10. Profiler Known Issues

This section lists known profiling issues and limitations.
  • To ensure that all profile data is collected and flushed to a file, cudaDeviceSynchronize() followed by either cudaDeviceReset() or cudaProfilerStop() should be called before the application exits. Refer the section Flush Profile Data.
  • Some analysis results require metrics that are not available on all devices. When these analyses are attempted on a device where the metric is not available the analysis results will show that the required data is "not available".
  • Using the mouse wheel button to scroll does not work within the Visual Profiler on Windows.
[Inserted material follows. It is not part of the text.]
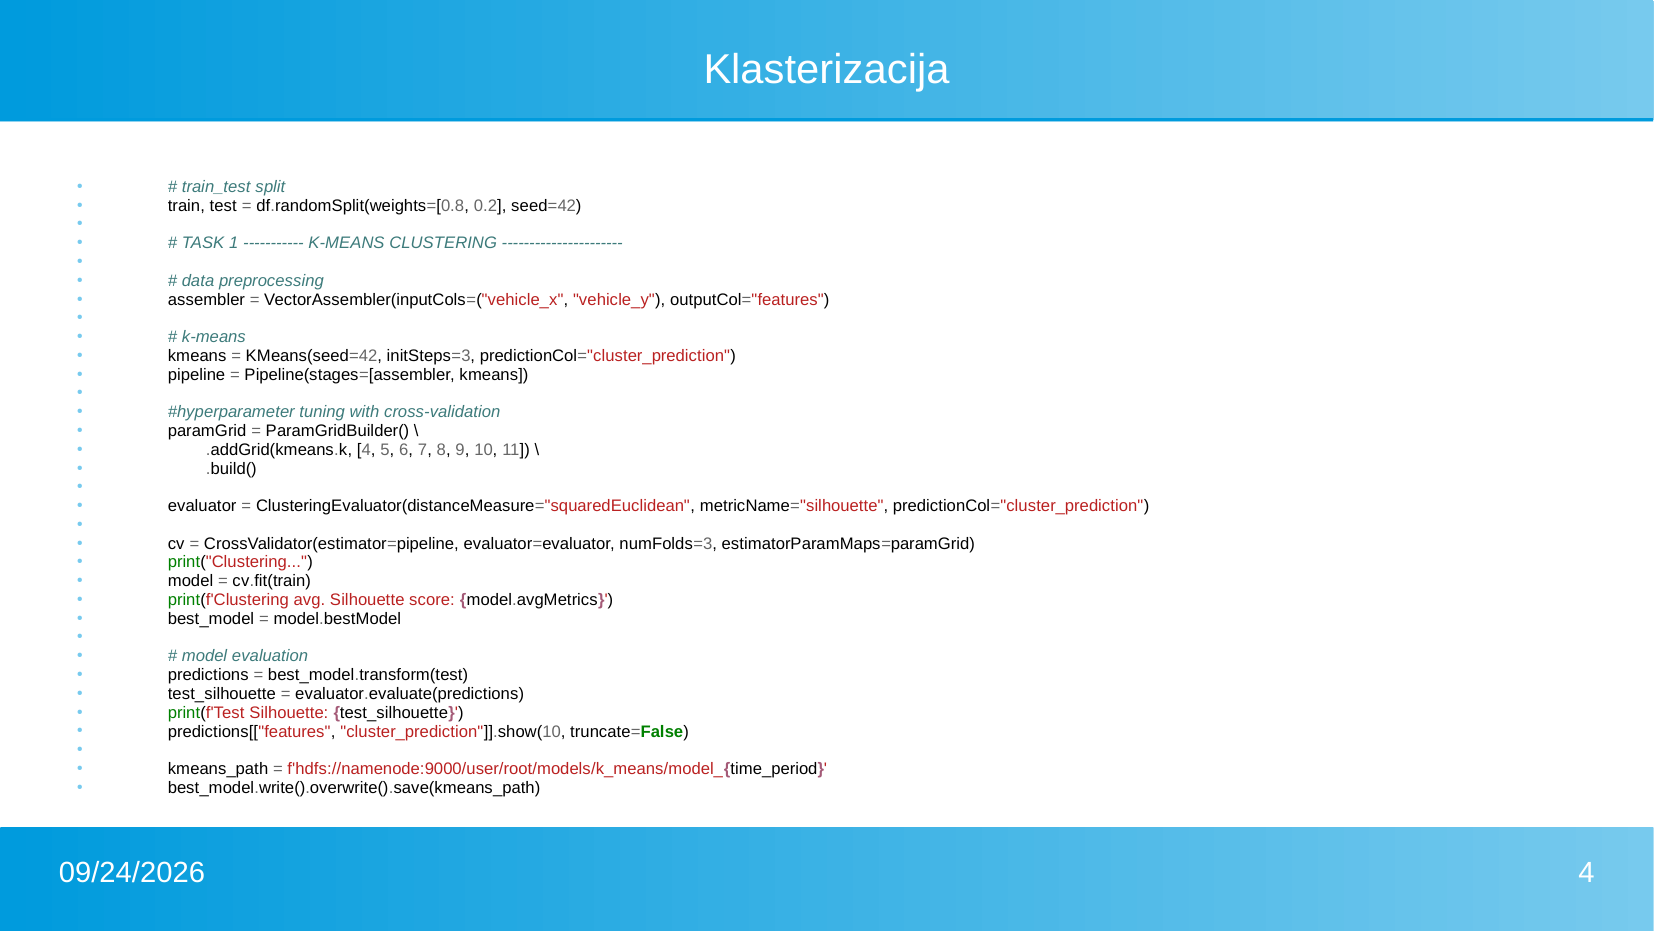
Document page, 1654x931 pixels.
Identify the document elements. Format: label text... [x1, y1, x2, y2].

  • Since Visual Profiler uses nvprof for collecting profiling data, nvprof limitations also apply to Visual Profiler. Refer the nvprof limitations section.
  • The Visual Profiler cannot correctly import profiler data generated by nvprof when the option --kernels kernel-filter is used. Visual Profiler reports a warning, "Some collected events or source-level results could not be associated with the session timeline." One workaround is to use the nvprof option --kernels :::1 to profile the first invocation for all kernels.
  • Some events are not available on all devices. To see a list of all available events on a particular device, type nvprof --query-events.
  • Visual Profiler events and metrics do not work correctly on OS X 10.8.5. Please upgrade to OS X 10.9.2 to use Visual Profiler events and metrics. Or you can use CUDA Toolkit version 5.5 on OS X 10.8.5
  • Here are a couple of reasons why Visual Profiler may fail to gather event information.
    • More than one tool is trying to access the GPU. To fix this issue please make sure only one tool is using the GPU at any given point. Tools include the CUDA command line profiler, Parallel NSight Analysis Tools and Graphics Tools, and applications that use either CUPTI or PerfKit API (NVPM) to read event values.
    • More than one application is using the GPU at the same time Visual Profiler is profiling a CUDA application. To fix this issue please close all applications and just run the one with Visual Profiler. Interacting with the active desktop should be avoided while the application is generating event information. Please note that for some types of event Visual Profiler gathers events for only one context if the application is using multiple contexts within the same application.
  • Enabling certain events can cause GPU kernels to run longer than the driver's watchdog time-out limit. In these cases the driver will terminate the GPU kernel resulting in an application error and profiling data will not be available. Please disable the driver watchdog time out before profiling such long running CUDA kernels.
    • On Linux, setting the X Config option Interactive to false is recommended.
    • For Windows, detailed information on disabling the Windows TDR is available at http://msdn.microsoft.com/en-us/windows/hardware/gg487368.aspx#E2
  • Enabling events on GPUs with compute capability (SM type) 1.x can result in occasional hangs. Please disable events on such runs.
  • The warp serialize event for GPUs with compute capability 1.x is known to give incorrect and high values for some cases.
  • Counters gld_incoherent and gst_incoherent always return zero on GPUs with compute capability (SM type) 1.3. A value of zero doesn't mean that all load/stores are 100% coalesced.
  • For limitations related to remote profiling refer the section.
  • When profiling an application that uses Dynamic Parallelism there are several limitations. Refer the section.